Matt Slocum, Associated Press
INDIANAPOLIS — The eyes that watched Tom Brady's pass sail to him were red. The hands that couldn't catch it were clasped in his lap. The heart that has helped make Wes Welker a star was broken.
Blame me, he said. Blame me for letting a ball I always catch fall to the ground.
"It comes to the biggest moment of my life, and (I) don't come up with it," the New England Patriots wide receiver said. "Most critical situation, and I let the team down."
One of the NFL's smallest receivers at 5-feet-9 and its leading receiver with 122 catches wasn't the only one who missed an opportunity that ruined the chances of coach Bill Belichick's usually disciplined players of winning their fourth Super Bowl.
They lost to the New York Giants 21-17 on Sunday.
There was a safety on the Patriots' first offensive play. There were three fumbles by the Giants, but they kept the ball after each one against a team that led the AFC with a plus-17 turnover differential.
And there was a desperation heave by Brady on the final play into the end zone — a pass covering more than half the field that bounced off several players in the end zone. After it bounced off the last set of fingertips and fell to the ground, the game was over.
So was the Patriots' last, longshot hope.
"The ball's just floating in the air," Patriots guard Logan Mankins said. "I think everybody's holding their breath — the crowd, the coaches, the players."
The Patriots other two star receivers, Rob Gronkowski and Aaron Hernandez, were there with three defenders.

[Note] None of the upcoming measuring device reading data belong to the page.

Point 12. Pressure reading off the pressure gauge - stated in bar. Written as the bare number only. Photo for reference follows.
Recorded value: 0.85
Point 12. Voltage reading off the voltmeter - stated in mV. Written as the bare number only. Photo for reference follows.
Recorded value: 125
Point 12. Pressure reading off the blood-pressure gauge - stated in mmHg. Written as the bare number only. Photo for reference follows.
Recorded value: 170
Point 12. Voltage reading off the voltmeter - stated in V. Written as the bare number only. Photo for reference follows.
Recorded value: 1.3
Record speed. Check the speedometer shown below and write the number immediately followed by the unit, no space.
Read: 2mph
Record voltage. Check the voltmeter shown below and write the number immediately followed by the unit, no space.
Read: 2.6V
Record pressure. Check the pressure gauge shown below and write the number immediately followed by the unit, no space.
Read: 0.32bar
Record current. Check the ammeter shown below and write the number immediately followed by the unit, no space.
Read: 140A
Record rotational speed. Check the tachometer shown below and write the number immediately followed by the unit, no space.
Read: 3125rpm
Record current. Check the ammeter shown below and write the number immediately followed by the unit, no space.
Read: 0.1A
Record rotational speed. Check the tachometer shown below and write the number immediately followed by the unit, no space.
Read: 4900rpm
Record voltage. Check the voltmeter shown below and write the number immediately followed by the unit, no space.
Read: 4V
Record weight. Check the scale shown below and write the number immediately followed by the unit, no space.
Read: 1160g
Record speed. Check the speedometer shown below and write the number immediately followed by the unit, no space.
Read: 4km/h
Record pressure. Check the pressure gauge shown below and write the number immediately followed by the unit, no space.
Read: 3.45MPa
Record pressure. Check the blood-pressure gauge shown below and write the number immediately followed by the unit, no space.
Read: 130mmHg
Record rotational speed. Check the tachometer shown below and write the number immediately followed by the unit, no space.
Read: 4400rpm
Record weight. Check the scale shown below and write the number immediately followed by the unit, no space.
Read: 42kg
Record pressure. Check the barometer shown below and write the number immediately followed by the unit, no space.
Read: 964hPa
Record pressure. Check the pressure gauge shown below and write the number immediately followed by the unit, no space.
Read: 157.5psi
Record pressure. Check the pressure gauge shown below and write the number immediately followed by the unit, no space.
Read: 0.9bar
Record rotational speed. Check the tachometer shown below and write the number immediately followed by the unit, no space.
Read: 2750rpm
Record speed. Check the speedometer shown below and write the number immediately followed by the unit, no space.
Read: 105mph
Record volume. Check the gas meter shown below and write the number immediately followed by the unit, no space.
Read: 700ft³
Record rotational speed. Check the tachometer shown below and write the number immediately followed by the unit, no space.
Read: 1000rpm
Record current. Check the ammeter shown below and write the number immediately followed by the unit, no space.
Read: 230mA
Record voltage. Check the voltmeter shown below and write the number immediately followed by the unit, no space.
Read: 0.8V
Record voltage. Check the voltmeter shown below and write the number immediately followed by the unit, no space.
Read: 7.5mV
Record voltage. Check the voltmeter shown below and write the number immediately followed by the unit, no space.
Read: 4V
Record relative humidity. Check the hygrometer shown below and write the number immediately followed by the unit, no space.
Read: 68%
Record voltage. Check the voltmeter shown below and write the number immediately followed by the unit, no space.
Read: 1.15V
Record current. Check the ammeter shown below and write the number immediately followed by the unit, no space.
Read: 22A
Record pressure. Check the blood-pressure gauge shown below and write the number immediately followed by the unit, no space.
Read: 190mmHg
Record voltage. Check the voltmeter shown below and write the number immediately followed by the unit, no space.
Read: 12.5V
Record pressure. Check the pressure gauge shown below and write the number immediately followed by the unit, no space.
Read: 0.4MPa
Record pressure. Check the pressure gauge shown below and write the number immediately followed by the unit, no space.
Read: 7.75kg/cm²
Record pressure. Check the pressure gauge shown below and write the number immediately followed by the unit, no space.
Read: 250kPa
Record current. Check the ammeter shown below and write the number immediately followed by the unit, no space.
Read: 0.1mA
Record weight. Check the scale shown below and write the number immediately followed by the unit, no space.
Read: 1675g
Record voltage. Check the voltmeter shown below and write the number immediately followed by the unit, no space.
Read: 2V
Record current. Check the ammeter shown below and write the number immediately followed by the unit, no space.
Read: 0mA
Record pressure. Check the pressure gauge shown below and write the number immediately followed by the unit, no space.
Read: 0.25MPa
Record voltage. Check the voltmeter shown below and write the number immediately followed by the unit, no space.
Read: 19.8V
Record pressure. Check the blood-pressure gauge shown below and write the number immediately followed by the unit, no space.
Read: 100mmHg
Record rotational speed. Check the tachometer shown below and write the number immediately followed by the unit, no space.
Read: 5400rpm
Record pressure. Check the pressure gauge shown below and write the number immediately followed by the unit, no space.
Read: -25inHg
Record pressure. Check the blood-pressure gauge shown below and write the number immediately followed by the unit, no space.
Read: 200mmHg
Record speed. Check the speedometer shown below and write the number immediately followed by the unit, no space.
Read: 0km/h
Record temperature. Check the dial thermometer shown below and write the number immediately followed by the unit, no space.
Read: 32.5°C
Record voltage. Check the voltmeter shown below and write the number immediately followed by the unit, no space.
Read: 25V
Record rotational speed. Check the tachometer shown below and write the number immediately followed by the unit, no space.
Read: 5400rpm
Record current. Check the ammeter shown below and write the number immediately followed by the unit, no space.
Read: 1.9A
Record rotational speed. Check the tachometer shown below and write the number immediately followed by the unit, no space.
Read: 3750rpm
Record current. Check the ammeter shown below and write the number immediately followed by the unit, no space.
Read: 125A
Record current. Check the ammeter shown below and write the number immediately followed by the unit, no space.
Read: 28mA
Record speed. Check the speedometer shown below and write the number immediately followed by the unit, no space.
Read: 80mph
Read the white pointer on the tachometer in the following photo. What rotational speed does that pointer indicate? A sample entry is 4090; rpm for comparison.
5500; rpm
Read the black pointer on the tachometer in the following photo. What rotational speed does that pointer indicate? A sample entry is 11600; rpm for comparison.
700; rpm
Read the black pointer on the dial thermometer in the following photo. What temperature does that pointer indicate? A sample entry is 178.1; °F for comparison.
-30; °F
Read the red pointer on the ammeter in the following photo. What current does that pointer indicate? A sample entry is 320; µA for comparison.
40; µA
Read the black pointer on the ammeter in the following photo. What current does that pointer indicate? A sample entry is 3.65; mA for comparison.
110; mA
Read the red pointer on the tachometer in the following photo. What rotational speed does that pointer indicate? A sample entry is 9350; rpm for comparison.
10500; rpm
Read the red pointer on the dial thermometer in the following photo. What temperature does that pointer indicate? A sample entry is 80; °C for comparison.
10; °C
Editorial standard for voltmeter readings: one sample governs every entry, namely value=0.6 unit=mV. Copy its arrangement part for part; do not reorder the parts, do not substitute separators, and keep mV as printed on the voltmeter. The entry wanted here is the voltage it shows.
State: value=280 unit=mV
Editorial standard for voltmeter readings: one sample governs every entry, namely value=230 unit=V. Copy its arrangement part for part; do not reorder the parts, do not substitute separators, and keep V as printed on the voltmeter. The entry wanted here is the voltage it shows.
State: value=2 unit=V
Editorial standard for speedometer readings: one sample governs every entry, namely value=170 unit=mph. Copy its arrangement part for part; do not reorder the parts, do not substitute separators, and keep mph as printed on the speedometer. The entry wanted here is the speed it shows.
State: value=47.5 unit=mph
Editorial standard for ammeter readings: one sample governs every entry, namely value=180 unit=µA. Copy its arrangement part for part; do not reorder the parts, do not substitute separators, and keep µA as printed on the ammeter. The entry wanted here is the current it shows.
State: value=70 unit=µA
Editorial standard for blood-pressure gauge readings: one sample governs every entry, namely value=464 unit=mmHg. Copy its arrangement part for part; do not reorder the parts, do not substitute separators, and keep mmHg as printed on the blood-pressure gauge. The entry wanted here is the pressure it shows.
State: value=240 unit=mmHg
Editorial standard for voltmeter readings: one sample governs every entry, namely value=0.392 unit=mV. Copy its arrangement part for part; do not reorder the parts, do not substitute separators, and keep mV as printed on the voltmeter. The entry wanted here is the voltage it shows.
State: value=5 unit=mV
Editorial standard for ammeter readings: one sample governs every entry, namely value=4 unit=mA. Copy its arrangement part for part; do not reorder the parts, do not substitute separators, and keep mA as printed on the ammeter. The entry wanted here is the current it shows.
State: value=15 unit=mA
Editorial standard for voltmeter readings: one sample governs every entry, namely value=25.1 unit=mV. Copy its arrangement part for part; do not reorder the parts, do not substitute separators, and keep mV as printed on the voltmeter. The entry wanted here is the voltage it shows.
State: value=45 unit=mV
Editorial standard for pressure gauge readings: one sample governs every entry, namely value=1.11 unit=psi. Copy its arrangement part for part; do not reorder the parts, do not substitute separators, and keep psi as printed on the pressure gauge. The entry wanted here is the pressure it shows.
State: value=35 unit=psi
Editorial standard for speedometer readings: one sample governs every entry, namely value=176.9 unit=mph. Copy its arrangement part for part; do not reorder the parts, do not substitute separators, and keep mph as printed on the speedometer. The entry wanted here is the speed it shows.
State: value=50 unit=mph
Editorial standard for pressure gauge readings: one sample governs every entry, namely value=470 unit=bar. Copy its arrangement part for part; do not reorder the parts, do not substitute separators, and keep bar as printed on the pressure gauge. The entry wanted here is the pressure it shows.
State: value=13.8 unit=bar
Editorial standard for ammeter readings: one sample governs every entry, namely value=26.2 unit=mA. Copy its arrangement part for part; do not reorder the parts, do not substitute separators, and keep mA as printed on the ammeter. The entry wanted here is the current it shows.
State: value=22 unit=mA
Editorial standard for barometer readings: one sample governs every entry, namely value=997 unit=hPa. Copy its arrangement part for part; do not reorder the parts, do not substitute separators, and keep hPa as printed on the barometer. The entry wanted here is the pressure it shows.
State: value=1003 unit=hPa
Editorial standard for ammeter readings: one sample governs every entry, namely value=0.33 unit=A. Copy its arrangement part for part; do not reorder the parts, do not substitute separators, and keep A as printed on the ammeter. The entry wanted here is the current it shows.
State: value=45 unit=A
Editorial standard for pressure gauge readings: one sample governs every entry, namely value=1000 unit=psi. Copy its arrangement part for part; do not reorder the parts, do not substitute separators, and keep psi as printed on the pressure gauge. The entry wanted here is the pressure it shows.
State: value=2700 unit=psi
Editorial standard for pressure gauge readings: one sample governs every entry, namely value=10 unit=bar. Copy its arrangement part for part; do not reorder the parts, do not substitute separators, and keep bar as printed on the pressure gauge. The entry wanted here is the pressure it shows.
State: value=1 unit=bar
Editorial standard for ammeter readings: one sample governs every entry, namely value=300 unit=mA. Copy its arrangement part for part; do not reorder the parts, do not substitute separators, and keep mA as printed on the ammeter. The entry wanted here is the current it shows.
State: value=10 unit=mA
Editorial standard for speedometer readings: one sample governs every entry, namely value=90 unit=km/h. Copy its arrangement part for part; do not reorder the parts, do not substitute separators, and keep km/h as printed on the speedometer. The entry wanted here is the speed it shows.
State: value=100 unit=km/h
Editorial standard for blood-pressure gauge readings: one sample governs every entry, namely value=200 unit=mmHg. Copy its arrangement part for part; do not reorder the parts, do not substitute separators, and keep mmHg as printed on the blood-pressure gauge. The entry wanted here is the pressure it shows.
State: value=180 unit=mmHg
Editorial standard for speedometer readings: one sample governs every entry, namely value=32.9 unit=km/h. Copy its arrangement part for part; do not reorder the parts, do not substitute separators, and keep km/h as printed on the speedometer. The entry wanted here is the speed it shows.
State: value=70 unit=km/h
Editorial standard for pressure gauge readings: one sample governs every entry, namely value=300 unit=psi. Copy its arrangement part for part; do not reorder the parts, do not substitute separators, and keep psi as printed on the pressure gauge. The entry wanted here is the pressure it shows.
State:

The ball was tipped out of reach of a lunging Gronkowski, who was hampered by a high left ankle sprain suffered in the AFC championship game.
"We've completed a Hail Mary this year," said Giants quarterback Eli Manning, who won his second Super Bowl MVP award. "I was hoping there wasn't going to be another one completed, for them."
It nearly was.
"I felt like I was close," Gronkowski said. "But close isn't there."
Added Brady: "We got to the 50, and ran out of time."
The Patriots missed plenty of opportunities when there was plenty of time left, including those three fumbles. The Giants recovered two. And the one New England's Brandon Spikes came up with was nullified because the Patriots had 12 men on the field.
Two plays later, Manning hit Victor Cruz for a 2-yard touchdown and a 9-0 lead late in the first quarter.
Then Brady got hot, completing a Super Bowl-record 16 straight passes, and the Patriots surged to a 17-15 lead.
"I thought we played very competitive, had our moments where we moved the ball and stopped them," Belichick said. "We were in the lead for a good part of the game. We just came up a couple of plays short."
The Patriots had a chance to make it a two-possession game when a mix-up on the Giants defense left Welker alone.
On a second-and-11 at the Patriots 44, the sure-handed receiver had a chance to score. All he had to do was catch the ball and, perhaps, make it to the end zone. Amazingly, the ball went off his hands.
"It's one of those plays I've made 1,000 times," he said.
Brady and Deion Branch failed to connect on the next play on a pass just behind the receiver and the Patriots punted.
"We had opportunities to put this team away and we didn't," Branch said. "All the plays were big. Every play is important. Had I made the catch that was behind me, that could have been a key third down but we didn't connect on it."
After the punt, when Manning started the winning 88-yard drive capped by Ahmad Bradshaw's 6-yard touchdown run with 57 seconds to go.
Had Welker made the catch and the Patriots scored, that touchdown might have been insignificant.
"The ball is right there," Welker said. "I've just got to make the play. It's a play I've made 1,000 times in practice and everything else."
But Welker is a big reason the Patriots reached the Super Bowl. And just one reason they lost it.
"He's a hell of a player," Brady said. "I'll keep throwing the ball to him for as long as I possibly can. He's a phenomenal player and teammate. I love that guy."
When Welker was done with his stint at the postgame podium, he walked slowly to the team bus with a backpack over his left shoulder. At one point, he passed a group of cheering fans dressed in Giants shirts. He kept walking, looking blankly straight ahead.
At least he could share the misery with his teammates.
"I think every guy in the locker room wishes they could have done a little more," Brady said.